Michael KaiRo 28.01.2011
2. Die Hoffnung stirbt zuletzt
Zitat von LeisureSuitLennyNatürlich nicht. Konzerne und Staat sind übereingekommen das Steuergeld ganzer Generationen in diesem einmaligen Moment privatisieren zu können. Da stellt sich keiner hin und zeigt mit dem Finger. Es gibt zu viele Profiteure - systemkritisch, alternativlos, steinreich und ausgesorgt für die ganze Sippe.
Ich bin geduldiger! Der Kas ist noch nicht gegessen. Und wenn, dann dürfte so etwas keine Rolle spielen: *... konnten sich vor Ort mit den Sicherheitsvorkehrungen des Gebäudekomplexes vertraut machen. In den Aufzügen prüfen Augenscanner die Identität des Besuchers, kugelsicheres Fensterglas soll die künftigen Bewohner vor Beschuss schützen.* (http://www.spiegel.de/wirtschaft/unternehmen/0,1518,740588,00.html)
joe49 28.01.2011
3. wenn man denn wenigsten etwas daraus lernen wuerde
der Gier ein Ende setzen und die ichtigen Schluesse ziehen wuerde.
Mistermambo 28.01.2011
4. nun kommt mal wieder zurück...
keine Ahnung, in wessen Interesse es sein könnte, diesen Humbug über die Weltherrschaft der Juden und ihre gesamtwirtschaftlichen Konsequenzen zu verbreiten. Das eigentliche Problem dürfte aber die konfessionsübergreifende Geldgier sein. Ich meine etwas über die Deutsche Bank gelesen zu haben. Wird Josef Ackermann nun auch beim Juden mit eingemeindet oder ist er die Ausnahme, die die Regel bestätigt?

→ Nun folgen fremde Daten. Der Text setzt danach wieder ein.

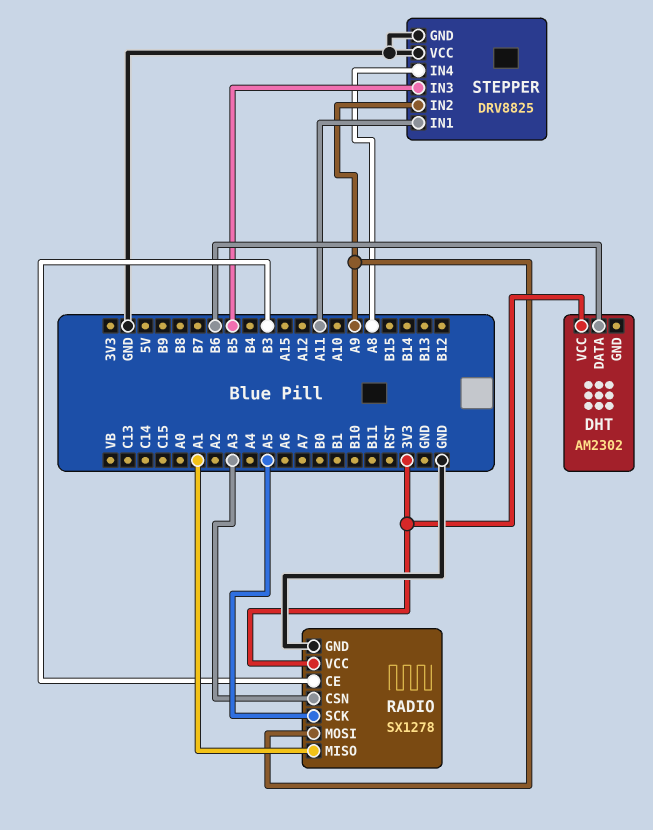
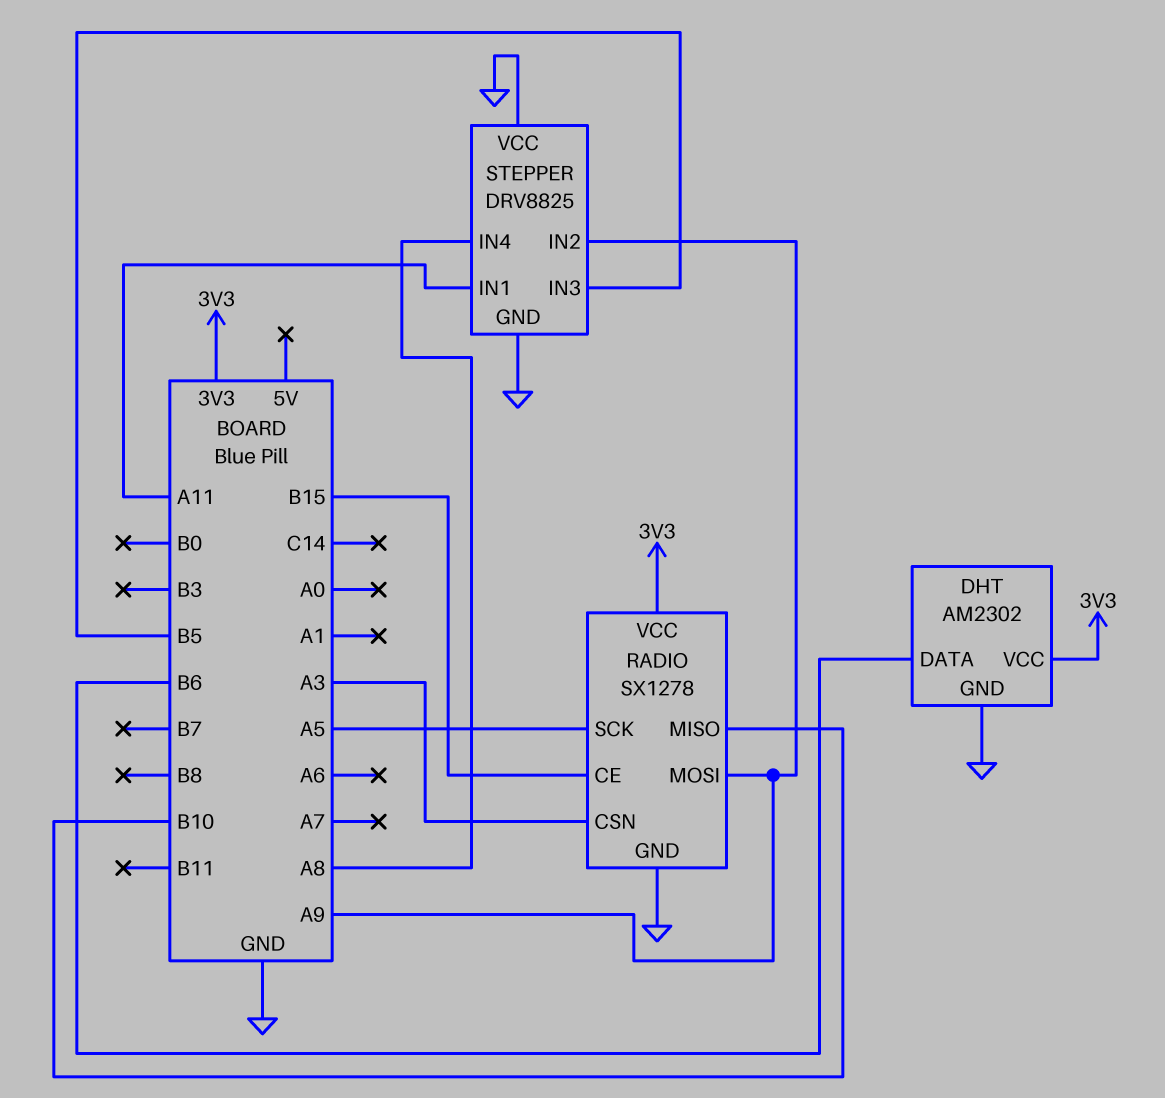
DHT pin GND: none -> GND
RADIO pin CE: B3 -> B15
RADIO pin MISO: A1 -> B10

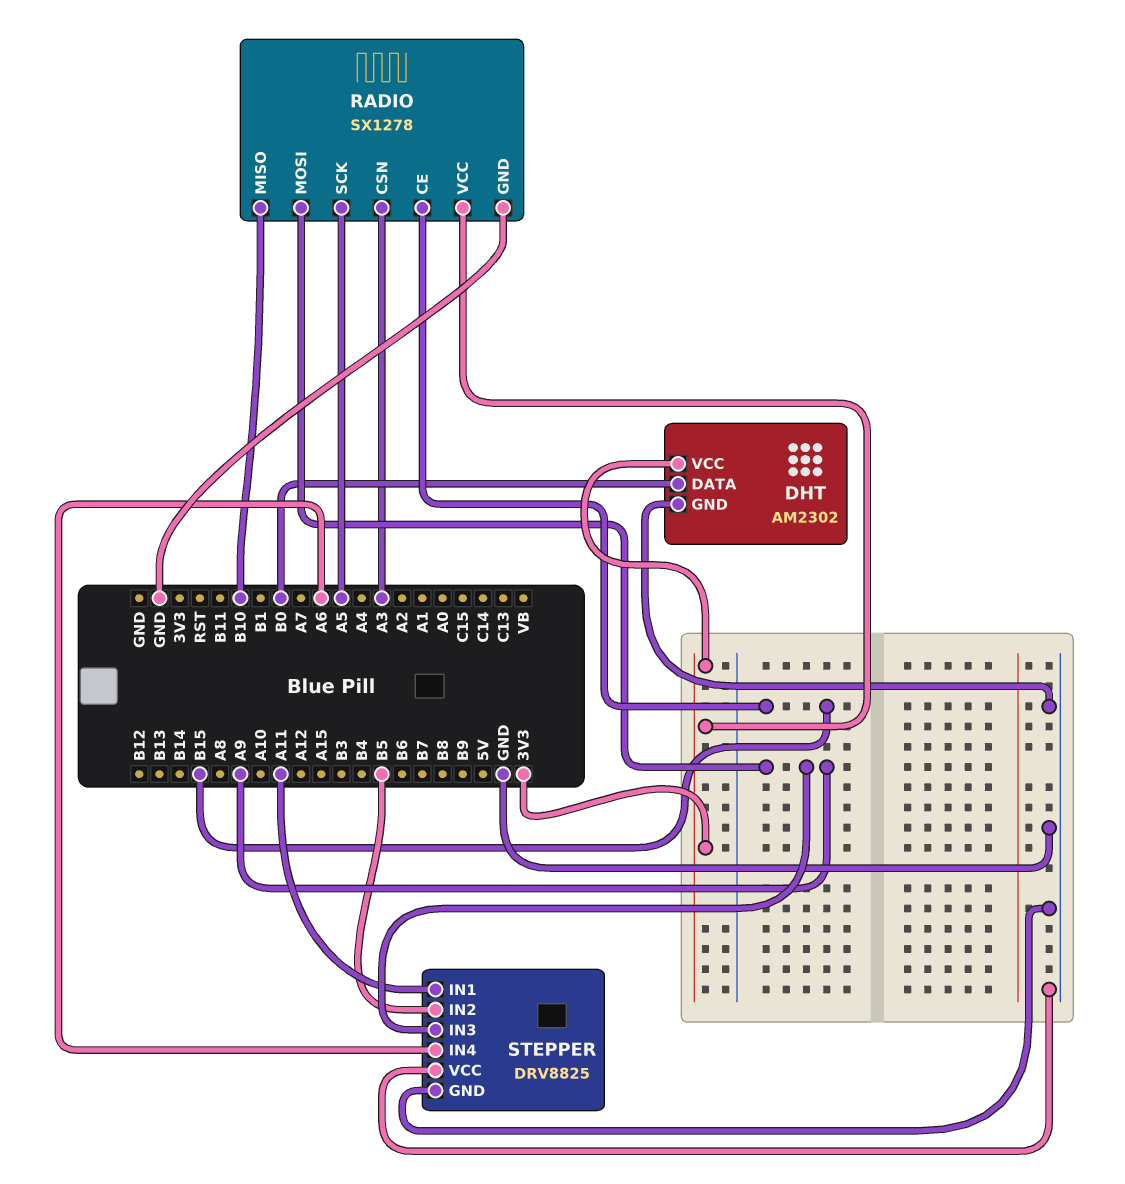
DHT pin DATA: B6 -> B0
STEPPER pin IN2: A9 -> B5
STEPPER pin IN3: B5 -> A9
STEPPER pin IN4: A8 -> A6

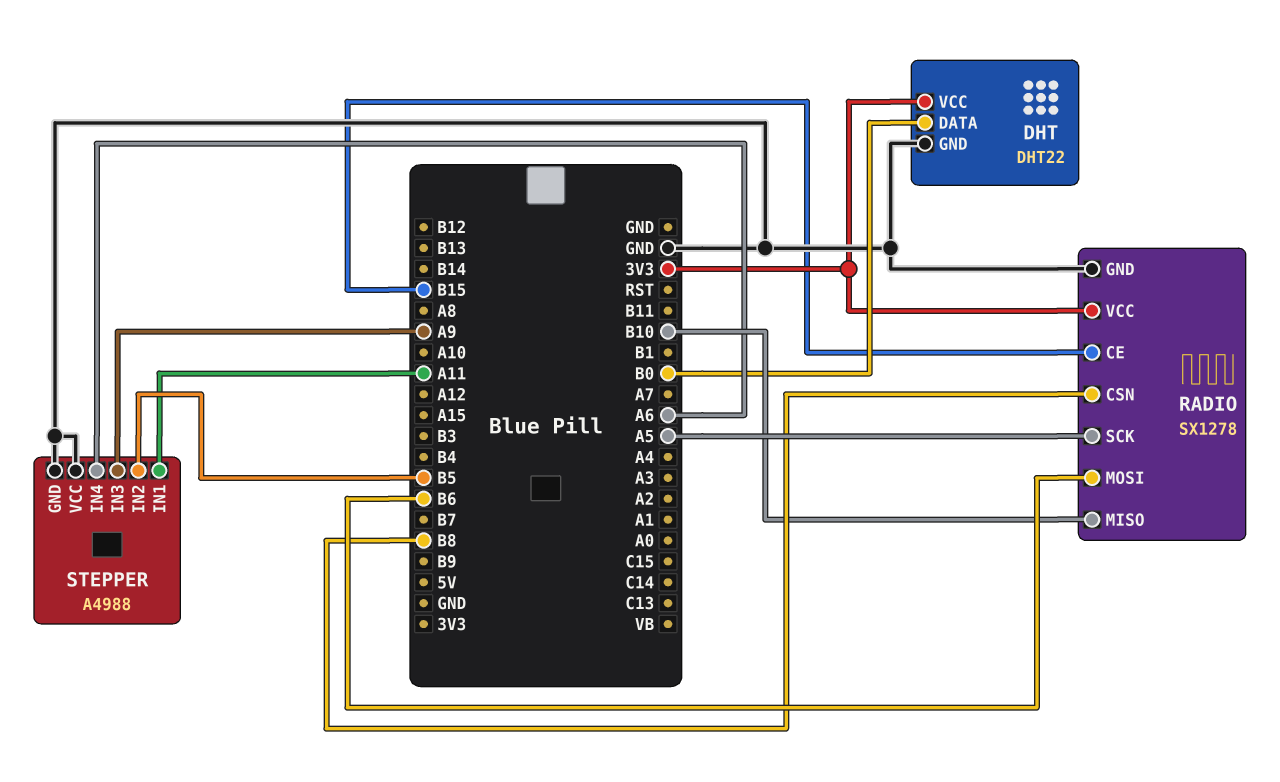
DHT: AM2302 -> DHT22
RADIO pin CSN: A3 -> B8
RADIO pin MOSI: A9 -> B6
STEPPER: DRV8825 -> A4988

Was auch im Ausgangs-Artikel nur entfernt anklingt ist die Rolle des Ex-US-Finanzministers Paulson in der Finanzkrise. Ich bin nach wie vor davon überzeugt, dass er es seinem Ex-Konkurrenten - den Gebrüdern Lehmann - endlich mal zeigen wollte. Anders ist es nicht zu erklären, dass manche Banken in gröbster Schieflage noch gerettet wurden, während Lehmann-Bros. als nicht systemrelevant eingestuft wurde. Ich bin mir nahezu sicher, dass Paulson die Finanzkrise aus rein persönlichen Motiven mit ingang gesetzt hat - ohne Rücksicht auf Verluste.
Clawog 28.01.2011
5. Fazit einer Finanzkrise
Von Menschen gemacht und gewollt. Was der Mensch auch anstellt, es muß mit rechten Dingen zugehen. Wenn nicht, wird das System keinen Mitleid kennen. Der Weg zurück zur Realität ist lang und beschwerlich. Trotzdem wundert man sich, was bei diesem Massenbetrug die wirkliche Motivation und Masterplan gewesen ist.